BASGD: Buffered Asynchronous SGD for Byzantine Learning

Authors: Yi-Rui Yang, Wu-Jun Li

ICML 2021 | Conference PDF | Archive PDF | Plain Text | LLM Run Details

Reproducibility Variable Result LLM Response
Research Type Experimental Empirical results show that BASGD significantly outperforms vanilla asynchronous stochastic gradient descent (ASGD) and other ABL baselines when there exists failure or attack on workers.
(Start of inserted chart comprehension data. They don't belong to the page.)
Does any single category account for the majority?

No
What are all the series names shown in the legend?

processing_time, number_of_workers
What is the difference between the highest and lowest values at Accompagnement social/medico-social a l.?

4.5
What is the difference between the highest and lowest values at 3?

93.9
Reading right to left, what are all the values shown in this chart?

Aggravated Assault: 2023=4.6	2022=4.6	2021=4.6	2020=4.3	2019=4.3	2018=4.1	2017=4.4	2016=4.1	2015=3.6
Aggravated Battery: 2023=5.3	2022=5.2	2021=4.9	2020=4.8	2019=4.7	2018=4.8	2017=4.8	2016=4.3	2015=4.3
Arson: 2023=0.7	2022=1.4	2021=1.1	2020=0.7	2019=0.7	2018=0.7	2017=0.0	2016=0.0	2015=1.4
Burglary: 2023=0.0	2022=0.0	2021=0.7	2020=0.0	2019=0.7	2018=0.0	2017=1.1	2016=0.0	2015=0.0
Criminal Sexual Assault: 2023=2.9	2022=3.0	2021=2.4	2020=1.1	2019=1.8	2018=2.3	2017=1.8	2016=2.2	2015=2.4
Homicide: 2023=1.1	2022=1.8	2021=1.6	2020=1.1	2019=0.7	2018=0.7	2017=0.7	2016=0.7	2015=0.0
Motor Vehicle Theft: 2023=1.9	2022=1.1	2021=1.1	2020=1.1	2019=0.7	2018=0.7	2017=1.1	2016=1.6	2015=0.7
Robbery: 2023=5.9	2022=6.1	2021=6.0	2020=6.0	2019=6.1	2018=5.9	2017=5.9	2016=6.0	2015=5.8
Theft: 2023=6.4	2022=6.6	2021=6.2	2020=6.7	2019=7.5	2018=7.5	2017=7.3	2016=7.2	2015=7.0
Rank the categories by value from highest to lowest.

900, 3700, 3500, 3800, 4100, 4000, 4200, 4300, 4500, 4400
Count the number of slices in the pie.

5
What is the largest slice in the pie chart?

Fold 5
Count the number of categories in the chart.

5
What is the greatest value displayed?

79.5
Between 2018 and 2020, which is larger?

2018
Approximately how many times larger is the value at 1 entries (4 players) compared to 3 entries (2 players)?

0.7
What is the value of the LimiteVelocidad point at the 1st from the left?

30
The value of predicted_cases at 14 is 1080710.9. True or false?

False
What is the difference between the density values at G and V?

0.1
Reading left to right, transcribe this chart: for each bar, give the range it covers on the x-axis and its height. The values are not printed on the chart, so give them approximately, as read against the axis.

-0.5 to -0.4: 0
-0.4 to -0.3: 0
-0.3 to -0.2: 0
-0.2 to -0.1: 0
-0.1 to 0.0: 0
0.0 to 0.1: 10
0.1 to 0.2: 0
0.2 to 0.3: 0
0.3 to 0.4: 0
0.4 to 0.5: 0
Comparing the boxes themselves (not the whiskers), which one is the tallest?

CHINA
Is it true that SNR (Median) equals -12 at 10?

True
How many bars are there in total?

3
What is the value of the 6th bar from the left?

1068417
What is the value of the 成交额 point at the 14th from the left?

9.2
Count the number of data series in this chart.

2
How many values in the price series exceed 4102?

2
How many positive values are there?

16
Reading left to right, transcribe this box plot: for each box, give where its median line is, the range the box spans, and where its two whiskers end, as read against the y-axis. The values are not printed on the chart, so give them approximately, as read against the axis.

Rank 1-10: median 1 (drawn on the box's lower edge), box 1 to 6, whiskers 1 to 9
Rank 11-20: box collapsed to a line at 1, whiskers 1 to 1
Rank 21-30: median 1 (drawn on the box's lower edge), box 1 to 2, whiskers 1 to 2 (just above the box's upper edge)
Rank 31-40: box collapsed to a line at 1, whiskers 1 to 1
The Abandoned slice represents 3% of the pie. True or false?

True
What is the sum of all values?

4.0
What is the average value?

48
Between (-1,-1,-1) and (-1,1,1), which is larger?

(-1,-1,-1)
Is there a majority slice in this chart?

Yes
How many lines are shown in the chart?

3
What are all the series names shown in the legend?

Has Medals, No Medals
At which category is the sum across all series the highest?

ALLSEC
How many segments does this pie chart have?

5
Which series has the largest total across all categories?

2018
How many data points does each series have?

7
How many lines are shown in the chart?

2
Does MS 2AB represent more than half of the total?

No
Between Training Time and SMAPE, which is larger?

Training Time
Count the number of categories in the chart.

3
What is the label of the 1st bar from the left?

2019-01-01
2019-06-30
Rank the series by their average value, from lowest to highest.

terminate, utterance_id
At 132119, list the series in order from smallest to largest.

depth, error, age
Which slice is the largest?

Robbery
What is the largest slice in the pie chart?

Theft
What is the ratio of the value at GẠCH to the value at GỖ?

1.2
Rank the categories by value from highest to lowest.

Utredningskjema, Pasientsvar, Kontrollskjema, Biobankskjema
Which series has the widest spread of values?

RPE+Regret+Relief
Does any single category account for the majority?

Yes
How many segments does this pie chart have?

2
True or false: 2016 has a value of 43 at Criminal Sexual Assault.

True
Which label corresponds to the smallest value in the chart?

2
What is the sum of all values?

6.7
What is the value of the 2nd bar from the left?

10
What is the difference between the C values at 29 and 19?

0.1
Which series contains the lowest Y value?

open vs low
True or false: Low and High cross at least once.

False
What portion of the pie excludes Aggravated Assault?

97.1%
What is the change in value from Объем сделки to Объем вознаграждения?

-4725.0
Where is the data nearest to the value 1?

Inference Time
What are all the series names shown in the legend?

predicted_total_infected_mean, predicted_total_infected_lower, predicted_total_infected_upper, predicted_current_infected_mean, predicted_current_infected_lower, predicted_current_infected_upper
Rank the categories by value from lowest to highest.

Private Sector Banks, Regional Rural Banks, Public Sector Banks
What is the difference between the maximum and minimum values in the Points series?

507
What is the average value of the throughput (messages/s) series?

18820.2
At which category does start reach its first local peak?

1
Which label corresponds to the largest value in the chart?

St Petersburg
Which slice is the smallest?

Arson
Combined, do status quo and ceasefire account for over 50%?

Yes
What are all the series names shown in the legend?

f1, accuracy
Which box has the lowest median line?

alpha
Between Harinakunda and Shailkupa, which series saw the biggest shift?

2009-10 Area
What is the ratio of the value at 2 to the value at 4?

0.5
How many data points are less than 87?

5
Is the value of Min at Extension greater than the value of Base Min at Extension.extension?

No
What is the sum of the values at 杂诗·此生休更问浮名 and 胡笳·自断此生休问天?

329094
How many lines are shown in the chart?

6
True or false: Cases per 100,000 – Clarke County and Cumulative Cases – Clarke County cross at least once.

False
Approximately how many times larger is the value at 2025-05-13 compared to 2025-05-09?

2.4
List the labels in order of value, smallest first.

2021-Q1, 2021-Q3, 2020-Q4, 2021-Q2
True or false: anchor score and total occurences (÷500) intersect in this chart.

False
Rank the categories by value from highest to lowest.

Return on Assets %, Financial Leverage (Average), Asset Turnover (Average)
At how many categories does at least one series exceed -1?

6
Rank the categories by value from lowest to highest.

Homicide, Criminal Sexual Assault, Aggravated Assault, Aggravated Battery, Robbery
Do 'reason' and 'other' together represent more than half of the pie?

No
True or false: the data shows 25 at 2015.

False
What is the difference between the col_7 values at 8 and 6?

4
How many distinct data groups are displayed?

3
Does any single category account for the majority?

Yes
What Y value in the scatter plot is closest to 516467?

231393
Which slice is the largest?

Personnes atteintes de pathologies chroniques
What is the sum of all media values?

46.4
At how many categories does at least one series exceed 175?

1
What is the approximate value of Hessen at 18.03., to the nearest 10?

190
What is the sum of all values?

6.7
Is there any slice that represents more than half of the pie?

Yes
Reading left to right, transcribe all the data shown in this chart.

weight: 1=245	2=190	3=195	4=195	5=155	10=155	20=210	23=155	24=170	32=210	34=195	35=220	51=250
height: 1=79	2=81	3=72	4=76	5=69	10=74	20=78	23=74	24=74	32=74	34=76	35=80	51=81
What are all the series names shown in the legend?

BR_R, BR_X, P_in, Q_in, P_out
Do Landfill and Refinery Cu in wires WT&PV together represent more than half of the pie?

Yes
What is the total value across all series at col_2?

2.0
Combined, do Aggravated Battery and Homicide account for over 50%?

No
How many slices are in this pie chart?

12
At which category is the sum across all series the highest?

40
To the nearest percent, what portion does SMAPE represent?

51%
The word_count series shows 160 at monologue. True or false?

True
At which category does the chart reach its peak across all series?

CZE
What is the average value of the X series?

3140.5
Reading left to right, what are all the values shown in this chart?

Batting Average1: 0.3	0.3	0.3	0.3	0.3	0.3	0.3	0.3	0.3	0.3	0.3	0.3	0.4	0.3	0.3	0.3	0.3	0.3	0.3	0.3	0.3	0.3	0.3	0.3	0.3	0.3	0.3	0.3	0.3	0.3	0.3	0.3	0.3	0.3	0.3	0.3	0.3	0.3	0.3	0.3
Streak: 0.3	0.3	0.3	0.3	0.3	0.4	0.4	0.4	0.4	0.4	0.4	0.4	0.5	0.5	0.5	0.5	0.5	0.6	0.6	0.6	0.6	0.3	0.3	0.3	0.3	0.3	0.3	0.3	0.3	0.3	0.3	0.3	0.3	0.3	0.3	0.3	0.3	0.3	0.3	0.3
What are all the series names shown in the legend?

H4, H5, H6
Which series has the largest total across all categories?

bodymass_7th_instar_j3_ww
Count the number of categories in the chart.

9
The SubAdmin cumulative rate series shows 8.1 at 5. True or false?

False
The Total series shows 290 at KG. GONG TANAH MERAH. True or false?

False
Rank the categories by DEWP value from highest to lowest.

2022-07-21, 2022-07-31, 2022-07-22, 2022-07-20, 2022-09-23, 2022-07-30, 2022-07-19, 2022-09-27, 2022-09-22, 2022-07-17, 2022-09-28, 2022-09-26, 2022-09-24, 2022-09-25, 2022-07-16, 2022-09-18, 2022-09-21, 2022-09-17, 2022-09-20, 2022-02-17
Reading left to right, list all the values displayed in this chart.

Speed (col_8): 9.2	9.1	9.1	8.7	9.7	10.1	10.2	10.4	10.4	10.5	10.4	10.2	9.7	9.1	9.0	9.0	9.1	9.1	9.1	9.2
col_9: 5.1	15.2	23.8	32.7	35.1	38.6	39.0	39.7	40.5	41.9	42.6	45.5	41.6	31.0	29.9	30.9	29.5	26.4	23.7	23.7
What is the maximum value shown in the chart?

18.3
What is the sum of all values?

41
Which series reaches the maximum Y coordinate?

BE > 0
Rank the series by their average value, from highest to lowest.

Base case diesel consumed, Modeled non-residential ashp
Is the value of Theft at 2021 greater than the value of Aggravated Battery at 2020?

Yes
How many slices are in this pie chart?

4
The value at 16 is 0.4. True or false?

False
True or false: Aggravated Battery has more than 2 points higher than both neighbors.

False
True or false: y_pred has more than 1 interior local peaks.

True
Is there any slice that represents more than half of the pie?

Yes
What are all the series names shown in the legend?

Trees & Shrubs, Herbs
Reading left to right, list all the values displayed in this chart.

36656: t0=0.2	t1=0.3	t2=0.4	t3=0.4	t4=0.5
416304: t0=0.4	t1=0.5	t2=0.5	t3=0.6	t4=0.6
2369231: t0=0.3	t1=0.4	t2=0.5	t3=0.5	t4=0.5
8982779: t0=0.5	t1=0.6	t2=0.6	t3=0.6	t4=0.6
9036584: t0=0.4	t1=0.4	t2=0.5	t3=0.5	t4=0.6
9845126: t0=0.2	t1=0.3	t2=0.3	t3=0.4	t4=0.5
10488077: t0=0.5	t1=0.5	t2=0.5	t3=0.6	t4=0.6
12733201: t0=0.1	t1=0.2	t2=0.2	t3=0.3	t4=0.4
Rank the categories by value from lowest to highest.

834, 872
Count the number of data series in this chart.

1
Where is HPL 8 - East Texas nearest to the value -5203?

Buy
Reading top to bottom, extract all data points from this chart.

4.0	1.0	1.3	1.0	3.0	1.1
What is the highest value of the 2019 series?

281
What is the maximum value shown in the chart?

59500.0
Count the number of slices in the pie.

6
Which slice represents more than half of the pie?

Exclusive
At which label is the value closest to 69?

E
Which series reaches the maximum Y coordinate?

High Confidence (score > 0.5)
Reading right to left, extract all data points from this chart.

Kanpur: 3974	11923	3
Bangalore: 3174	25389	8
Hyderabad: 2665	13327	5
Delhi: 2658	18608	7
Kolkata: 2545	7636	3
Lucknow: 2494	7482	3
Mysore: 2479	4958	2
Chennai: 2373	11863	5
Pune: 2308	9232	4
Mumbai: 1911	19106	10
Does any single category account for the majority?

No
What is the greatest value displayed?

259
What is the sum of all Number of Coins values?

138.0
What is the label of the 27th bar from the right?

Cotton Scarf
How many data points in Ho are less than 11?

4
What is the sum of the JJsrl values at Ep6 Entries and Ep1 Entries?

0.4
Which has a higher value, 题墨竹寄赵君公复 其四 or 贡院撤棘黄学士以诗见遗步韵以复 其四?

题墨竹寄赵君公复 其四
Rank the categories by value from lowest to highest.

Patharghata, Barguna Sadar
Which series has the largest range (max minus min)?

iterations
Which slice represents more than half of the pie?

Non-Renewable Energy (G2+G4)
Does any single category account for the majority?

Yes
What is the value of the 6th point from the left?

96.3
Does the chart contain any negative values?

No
In this section, we empirically evaluate the performance of BASGD and baselines in both image classification (IC) and natural language processing (NLP) applications.
Researcher Affiliation Academia 1National Key Laboratory for Novel Software Technology, Department of Computer Science and Technology, Nanjing University, China.
Pseudocode Yes Algorithm 1 Buffered Asynchronous SGD (BASGD)
Open Source Code No No statement or link providing access to open-source code for the described methodology was found.
Open Datasets Yes algorithms are evaluated on CIFAR10 (Krizhevsky et al., 2009) with deep learning model Res Net-20 (He et al., 2016). In NLP experiment, the algorithms are evaluated on the Wiki Text-2 dataset with LSTM (Hochreiter & Schmidhuber, 1997) networks.
Dataset Splits No The paper mentions 'Training set is randomly and equally distributed to different workers' and uses a 'test set', but does not explicitly provide specific details about training, validation, or test dataset splits (e.g., percentages, sample counts, or explicit splitting methodology).
Hardware Specification Yes Our experiments are conducted on a distributed platform with dockers. Each docker is bound to an NVIDIA Tesla V100 (32G) GPU (in IC) or an NVIDIA Tesla K80 GPU (in NLP).
Software Dependencies Yes All algorithms are implemented with Py Torch 1.3.
Experiment Setup Yes learning rate η is set to 0.1 initially for each algorithm, and multiplied by 0.1 at the 80-th epoch and the 120-th epoch respectively. The weight decay is set to 10^-4. We run each algorithm for 160 epochs. Batch size is set to 25. Word embedding size is set to 100, and sequence length is set to 35. Gradient clipping size is set to 0.25. Cross-entropy is used as the loss function. For each algorithm, we run each algorithm for 40 epochs. Initial learning rate η is chosen from {1, 2, 5, 10, 20}, and is divided by 4 every 10 epochs.